## Instructions for the task:
Copy out every line of text in the following material word for word, leaving out the pictures.

## Input:
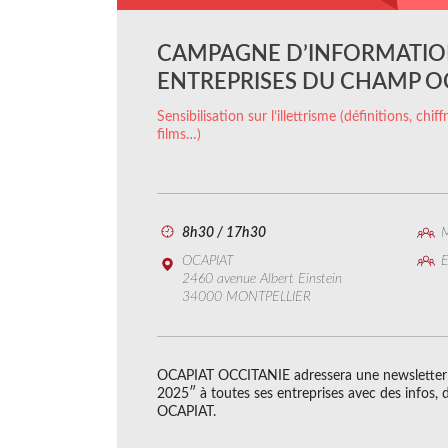
CAMPAGNE D’INFORMATIO
ENTREPRISES DU CHAMP O
Sensibilisation sur l’illettrisme (définitions, chi
films…)
8h30 / 17h30
M
OCAPIAT
E
2460 avenue Albert Einstein
34000 MONTPELLIER
OCAPIAT OCCITANIE adressera une newsletter rég
2025″ à toutes ses entreprises avec des infos, d
OCAPIAT.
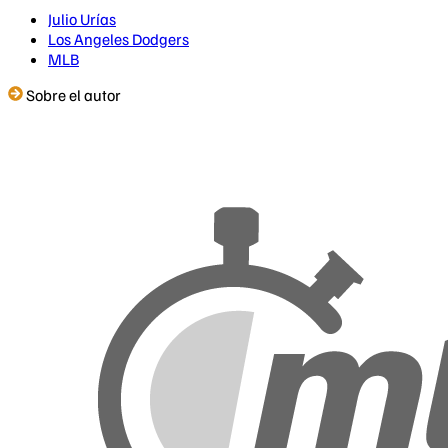
Julio Urías
Los Angeles Dodgers
MLB
Sobre el autor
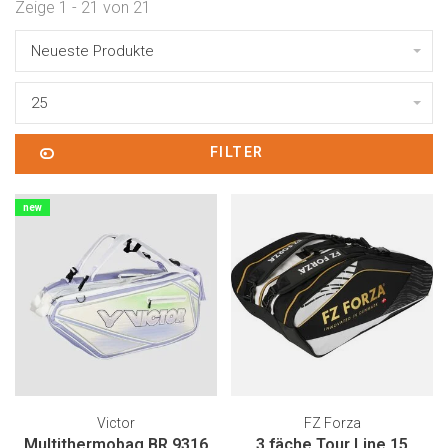
Zeige 1 - 21 von 21
Neueste Produkte
25
FILTER
new
Victor
FZ Forza
Multithermobag BR 9316
3 fäche Tour Line 15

## Exercise answer:
CAMPAGNE D’INFORMATIO
ENTREPRISES DU CHAMP O
Sensibilisation sur l’illettrisme (définitions, chi
films…)
8h30 / 17h30
M
OCAPIAT
E
2460 avenue Albert Einstein
34000 MONTPELLIER
OCAPIAT OCCITANIE adressera une newsletter rég
2025″ à toutes ses entreprises avec des infos, d
OCAPIAT.
Julio Urías
Los Angeles Dodgers
MLB
Sobre el autor
Zeige 1 - 21 von 21
Neueste Produkte
25
FILTER
new
Victor
FZ Forza
Multithermobag BR 9316
3 fäche Tour Line 15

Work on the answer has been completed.